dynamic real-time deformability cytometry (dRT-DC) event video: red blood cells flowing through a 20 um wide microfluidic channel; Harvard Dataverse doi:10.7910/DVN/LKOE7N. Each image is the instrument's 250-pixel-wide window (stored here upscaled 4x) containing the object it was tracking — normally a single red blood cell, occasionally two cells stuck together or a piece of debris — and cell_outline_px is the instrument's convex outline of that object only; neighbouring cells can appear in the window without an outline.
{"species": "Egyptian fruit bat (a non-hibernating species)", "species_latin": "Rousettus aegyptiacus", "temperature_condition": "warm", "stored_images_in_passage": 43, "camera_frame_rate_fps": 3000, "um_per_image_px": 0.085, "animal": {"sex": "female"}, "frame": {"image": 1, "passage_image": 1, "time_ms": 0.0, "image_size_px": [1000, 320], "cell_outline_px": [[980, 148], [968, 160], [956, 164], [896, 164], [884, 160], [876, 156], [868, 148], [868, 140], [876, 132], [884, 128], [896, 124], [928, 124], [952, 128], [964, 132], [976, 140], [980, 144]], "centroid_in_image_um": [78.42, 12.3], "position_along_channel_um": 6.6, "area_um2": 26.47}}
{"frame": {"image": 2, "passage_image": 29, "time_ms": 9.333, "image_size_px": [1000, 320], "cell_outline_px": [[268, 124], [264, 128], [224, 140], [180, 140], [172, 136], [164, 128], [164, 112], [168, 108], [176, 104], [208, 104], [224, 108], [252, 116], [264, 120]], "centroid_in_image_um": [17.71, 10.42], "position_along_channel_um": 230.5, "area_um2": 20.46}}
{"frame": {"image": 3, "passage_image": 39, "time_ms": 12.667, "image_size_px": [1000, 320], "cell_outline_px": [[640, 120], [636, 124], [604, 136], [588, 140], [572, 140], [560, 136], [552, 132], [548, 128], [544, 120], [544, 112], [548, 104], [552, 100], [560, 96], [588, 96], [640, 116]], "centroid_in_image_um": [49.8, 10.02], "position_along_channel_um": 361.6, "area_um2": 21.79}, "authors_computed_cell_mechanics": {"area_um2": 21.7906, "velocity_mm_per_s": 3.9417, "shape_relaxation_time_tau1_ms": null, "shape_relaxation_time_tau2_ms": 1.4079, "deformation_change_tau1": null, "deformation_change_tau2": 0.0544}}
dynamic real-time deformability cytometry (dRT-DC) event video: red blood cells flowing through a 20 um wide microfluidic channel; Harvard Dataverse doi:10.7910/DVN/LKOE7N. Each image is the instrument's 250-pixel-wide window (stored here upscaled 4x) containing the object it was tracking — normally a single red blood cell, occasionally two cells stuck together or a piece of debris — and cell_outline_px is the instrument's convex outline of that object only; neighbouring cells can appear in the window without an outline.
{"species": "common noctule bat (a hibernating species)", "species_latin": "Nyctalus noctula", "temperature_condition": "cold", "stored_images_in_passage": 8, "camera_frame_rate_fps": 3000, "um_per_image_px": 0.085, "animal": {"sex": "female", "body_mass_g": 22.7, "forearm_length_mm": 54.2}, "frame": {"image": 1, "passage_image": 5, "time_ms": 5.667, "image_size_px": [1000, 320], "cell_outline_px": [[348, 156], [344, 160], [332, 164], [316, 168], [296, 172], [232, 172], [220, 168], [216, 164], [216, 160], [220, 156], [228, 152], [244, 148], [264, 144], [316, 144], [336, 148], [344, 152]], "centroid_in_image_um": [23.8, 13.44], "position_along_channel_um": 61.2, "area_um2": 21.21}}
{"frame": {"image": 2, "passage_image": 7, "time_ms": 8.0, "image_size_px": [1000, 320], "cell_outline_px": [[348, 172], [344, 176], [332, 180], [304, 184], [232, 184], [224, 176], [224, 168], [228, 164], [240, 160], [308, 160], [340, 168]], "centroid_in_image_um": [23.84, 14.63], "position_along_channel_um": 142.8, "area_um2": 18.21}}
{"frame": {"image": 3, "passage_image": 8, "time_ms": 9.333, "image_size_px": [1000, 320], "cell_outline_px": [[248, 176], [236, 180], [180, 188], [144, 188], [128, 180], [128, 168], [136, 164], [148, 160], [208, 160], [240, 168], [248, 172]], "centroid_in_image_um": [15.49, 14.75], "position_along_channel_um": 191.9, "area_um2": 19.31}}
________
Retype all of the entries precisely as they are.

**Exercise response**
dynamic real-time deformability cytometry (dRT-DC) event video: red blood cells flowing through a 20 um wide microfluidic channel; Harvard Dataverse doi:10.7910/DVN/LKOE7N. Each image is the instrument's 250-pixel-wide window (stored here upscaled 4x) containing the object it was tracking — normally a single red blood cell, occasionally two cells stuck together or a piece of debris — and cell_outline_px is the instrument's convex outline of that object only; neighbouring cells can appear in the window without an outline.
{"species": "Egyptian fruit bat (a non-hibernating species)", "species_latin": "Rousettus aegyptiacus", "temperature_condition": "warm", "stored_images_in_passage": 43, "camera_frame_rate_fps": 3000, "um_per_image_px": 0.085, "animal": {"sex": "female"}, "frame": {"image": 1, "passage_image": 1, "time_ms": 0.0, "image_size_px": [1000, 320], "cell_outline_px": [[980, 148], [968, 160], [956, 164], [896, 164], [884, 160], [876, 156], [868, 148], [868, 140], [876, 132], [884, 128], [896, 124], [928, 124], [952, 128], [964, 132], [976, 140], [980, 144]], "centroid_in_image_um": [78.42, 12.3], "position_along_channel_um": 6.6, "area_um2": 26.47}}
{"frame": {"image": 2, "passage_image": 29, "time_ms": 9.333, "image_size_px": [1000, 320], "cell_outline_px": [[268, 124], [264, 128], [224, 140], [180, 140], [172, 136], [164, 128], [164, 112], [168, 108], [176, 104], [208, 104], [224, 108], [252, 116], [264, 120]], "centroid_in_image_um": [17.71, 10.42], "position_along_channel_um": 230.5, "area_um2": 20.46}}
{"frame": {"image": 3, "passage_image": 39, "time_ms": 12.667, "image_size_px": [1000, 320], "cell_outline_px": [[640, 120], [636, 124], [604, 136], [588, 140], [572, 140], [560, 136], [552, 132], [548, 128], [544, 120], [544, 112], [548, 104], [552, 100], [560, 96], [588, 96], [640, 116]], "centroid_in_image_um": [49.8, 10.02], "position_along_channel_um": 361.6, "area_um2": 21.79}, "authors_computed_cell_mechanics": {"area_um2": 21.7906, "velocity_mm_per_s": 3.9417, "shape_relaxation_time_tau1_ms": null, "shape_relaxation_time_tau2_ms": 1.4079, "deformation_change_tau1": null, "deformation_change_tau2": 0.0544}}
dynamic real-time deformability cytometry (dRT-DC) event video: red blood cells flowing through a 20 um wide microfluidic channel; Harvard Dataverse doi:10.7910/DVN/LKOE7N. Each image is the instrument's 250-pixel-wide window (stored here upscaled 4x) containing the object it was tracking — normally a single red blood cell, occasionally two cells stuck together or a piece of debris — and cell_outline_px is the instrument's convex outline of that object only; neighbouring cells can appear in the window without an outline.
{"species": "common noctule bat (a hibernating species)", "species_latin": "Nyctalus noctula", "temperature_condition": "cold", "stored_images_in_passage": 8, "camera_frame_rate_fps": 3000, "um_per_image_px": 0.085, "animal": {"sex": "female", "body_mass_g": 22.7, "forearm_length_mm": 54.2}, "frame": {"image": 1, "passage_image": 5, "time_ms": 5.667, "image_size_px": [1000, 320], "cell_outline_px": [[348, 156], [344, 160], [332, 164], [316, 168], [296, 172], [232, 172], [220, 168], [216, 164], [216, 160], [220, 156], [228, 152], [244, 148], [264, 144], [316, 144], [336, 148], [344, 152]], "centroid_in_image_um": [23.8, 13.44], "position_along_channel_um": 61.2, "area_um2": 21.21}}
{"frame": {"image": 2, "passage_image": 7, "time_ms": 8.0, "image_size_px": [1000, 320], "cell_outline_px": [[348, 172], [344, 176], [332, 180], [304, 184], [232, 184], [224, 176], [224, 168], [228, 164], [240, 160], [308, 160], [340, 168]], "centroid_in_image_um": [23.84, 14.63], "position_along_channel_um": 142.8, "area_um2": 18.21}}
{"frame": {"image": 3, "passage_image": 8, "time_ms": 9.333, "image_size_px": [1000, 320], "cell_outline_px": [[248, 176], [236, 180], [180, 188], [144, 188], [128, 180], [128, 168], [136, 164], [148, 160], [208, 160], [240, 168], [248, 172]], "centroid_in_image_um": [15.49, 14.75], "position_along_channel_um": 191.9, "area_um2": 19.31}}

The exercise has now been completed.